11. A method for producing the rubber mixture of the present invention according to any one of claims 1 to 10, characterized in that each of the above components is mixed in a mixing process.
12. In the method for producing the rubber mixture, - First, the at least one rubber, the at least one hydroxyl-containing oxide filler, the at least one reinforcing additive from the group of sulfur-containing organic silanes, the vulcanization accelerator polyethyleneimine, and the at least one processing aid, and optionally, further rubber additives are mixed, preferably at 130°C to 180°C, and The method according to claim 11, characterized in that, subsequently, at least one crosslinking agent from the group of sulfur and sulfur donors, and optionally at least one further vulcanization accelerator and optionally at least further rubber auxiliaries are added to the obtained rubber mixture, preferably at 50 to 130°C.
13. A vulcanized product that can be obtained by vulcanizing a rubber mixture according to any one of claims 1 to 10.
14. A molded article containing one or more rubber vulcanized products as described in claim 13, preferably an industrial rubber article and a tire.

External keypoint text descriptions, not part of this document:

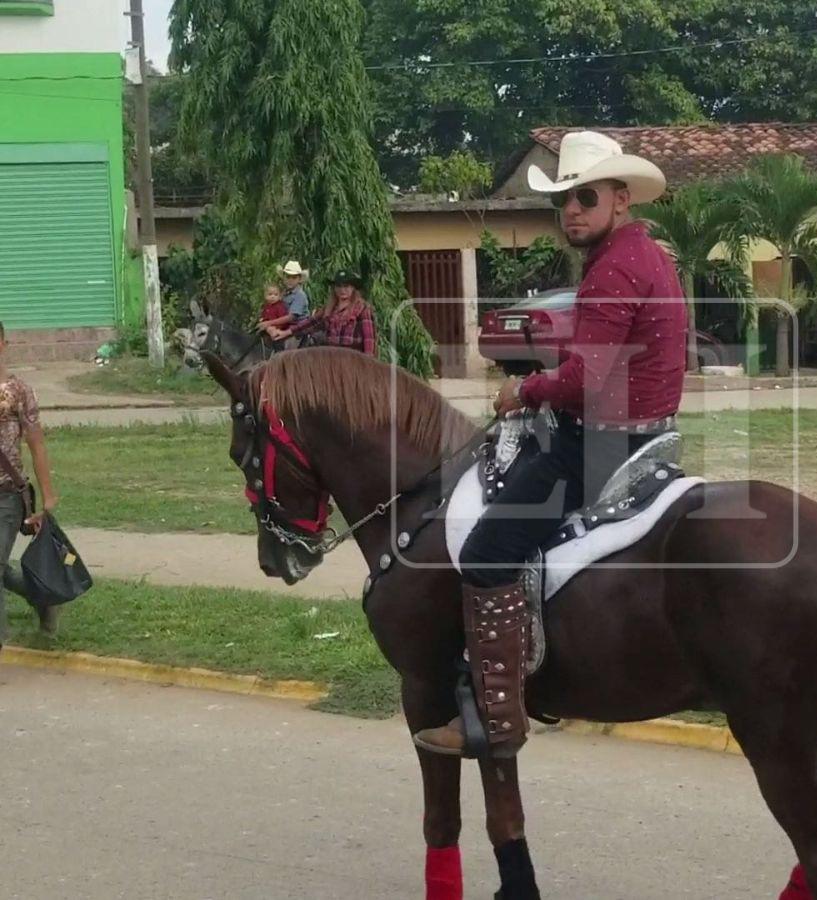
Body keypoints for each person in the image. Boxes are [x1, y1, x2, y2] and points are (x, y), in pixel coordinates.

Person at [413, 130, 685, 758]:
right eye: (563, 200)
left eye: (584, 198)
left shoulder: (614, 266)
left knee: (486, 550)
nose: (571, 212)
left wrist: (525, 391)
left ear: (620, 198)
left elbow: (587, 377)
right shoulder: (646, 253)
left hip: (599, 446)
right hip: (647, 434)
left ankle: (494, 718)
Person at [0, 322, 60, 654]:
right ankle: (43, 598)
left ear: (3, 343)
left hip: (7, 495)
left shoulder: (19, 391)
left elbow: (36, 445)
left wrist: (47, 495)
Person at [279, 270, 376, 355]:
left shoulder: (362, 309)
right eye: (339, 286)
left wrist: (368, 363)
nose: (342, 290)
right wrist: (287, 332)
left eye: (346, 286)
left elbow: (369, 339)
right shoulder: (330, 309)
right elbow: (311, 323)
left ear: (353, 288)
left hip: (353, 359)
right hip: (332, 358)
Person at [255, 284, 291, 349]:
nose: (272, 297)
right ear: (265, 296)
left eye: (275, 295)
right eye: (270, 294)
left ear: (280, 296)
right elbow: (264, 316)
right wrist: (262, 320)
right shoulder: (266, 307)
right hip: (267, 327)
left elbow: (283, 320)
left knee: (277, 340)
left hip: (278, 328)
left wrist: (276, 327)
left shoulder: (280, 307)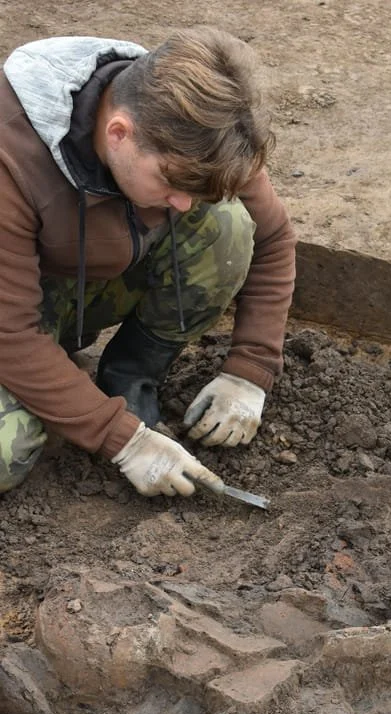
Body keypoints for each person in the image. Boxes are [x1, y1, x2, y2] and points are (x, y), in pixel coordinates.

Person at [0, 29, 296, 497]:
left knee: (228, 224)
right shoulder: (10, 160)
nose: (181, 205)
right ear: (119, 133)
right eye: (171, 185)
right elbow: (10, 335)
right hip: (9, 312)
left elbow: (273, 237)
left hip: (69, 283)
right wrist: (123, 441)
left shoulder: (195, 130)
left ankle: (129, 375)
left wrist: (250, 370)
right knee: (4, 452)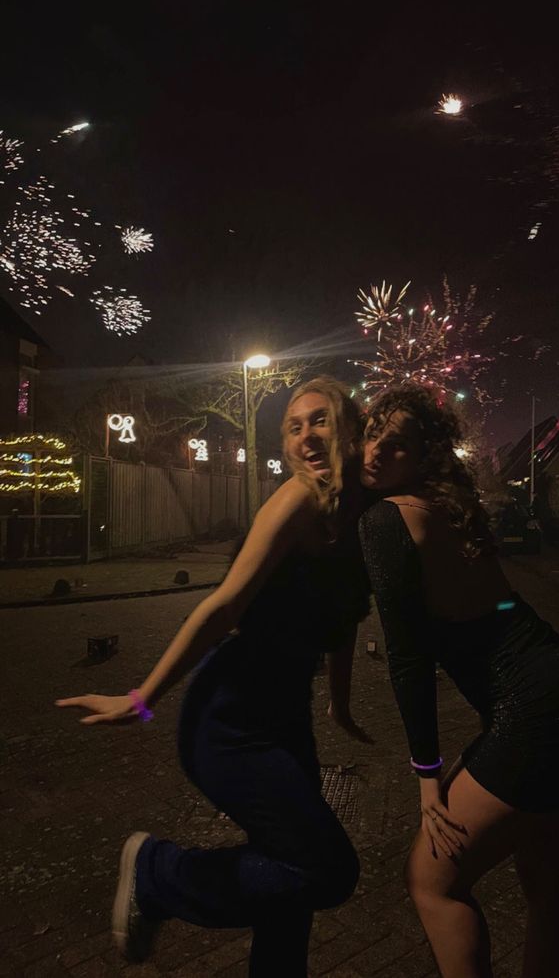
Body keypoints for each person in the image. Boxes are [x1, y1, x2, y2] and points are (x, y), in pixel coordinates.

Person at [56, 376, 371, 977]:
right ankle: (158, 873)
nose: (306, 435)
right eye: (294, 426)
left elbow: (346, 619)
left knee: (289, 884)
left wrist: (341, 704)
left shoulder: (355, 520)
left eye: (320, 420)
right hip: (230, 718)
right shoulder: (298, 499)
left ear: (350, 430)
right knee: (326, 871)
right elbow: (224, 606)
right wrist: (142, 698)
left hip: (284, 718)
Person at [356, 385, 559, 978]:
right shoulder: (446, 507)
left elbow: (408, 658)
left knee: (431, 880)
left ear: (424, 457)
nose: (374, 452)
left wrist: (427, 778)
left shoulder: (387, 520)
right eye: (371, 435)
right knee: (548, 880)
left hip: (535, 708)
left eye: (395, 446)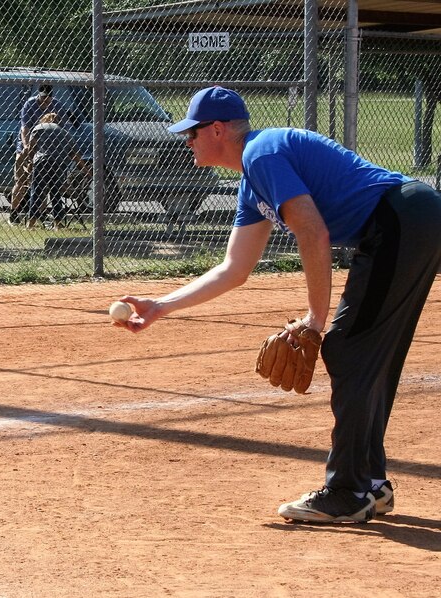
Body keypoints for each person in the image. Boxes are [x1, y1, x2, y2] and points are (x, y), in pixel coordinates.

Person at [116, 86, 441, 523]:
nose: (186, 141)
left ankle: (348, 491)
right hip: (406, 222)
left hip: (401, 220)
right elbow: (234, 268)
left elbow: (313, 233)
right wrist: (161, 305)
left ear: (217, 129)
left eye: (192, 132)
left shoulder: (262, 154)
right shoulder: (252, 183)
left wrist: (315, 320)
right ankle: (370, 484)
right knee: (366, 353)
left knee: (349, 348)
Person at [11, 84, 66, 225]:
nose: (45, 102)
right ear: (38, 96)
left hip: (44, 150)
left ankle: (40, 214)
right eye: (42, 99)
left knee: (42, 183)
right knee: (21, 181)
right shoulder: (30, 104)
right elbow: (25, 129)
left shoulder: (57, 106)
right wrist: (27, 147)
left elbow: (60, 129)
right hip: (27, 145)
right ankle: (14, 213)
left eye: (48, 99)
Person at [26, 112, 88, 229]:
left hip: (42, 161)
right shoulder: (65, 134)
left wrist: (30, 162)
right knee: (56, 194)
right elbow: (74, 155)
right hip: (59, 164)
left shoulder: (39, 128)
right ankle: (58, 224)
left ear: (44, 119)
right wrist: (87, 171)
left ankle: (31, 223)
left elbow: (31, 147)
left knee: (37, 192)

15. Use of at least one processing aid containing polyethyleneimine, preferably in an amount of 0.01 to 10 phr, particularly preferably 0.1 to 5 phr, very particularly preferably 0.2 to 2.5 phr, and at least one fatty acid, preferably in an amount of 0.1 to 30 phr, particularly preferably 1 to 15 phr, very particularly preferably 5 to 15 phr, in a sulfur crosslinkable rubber mixture, a vulcanized product that can be obtained therefrom, and a molded product that can be obtained therefrom, to address, or preferably improve, the trade-off between rolling resistance and wet braking.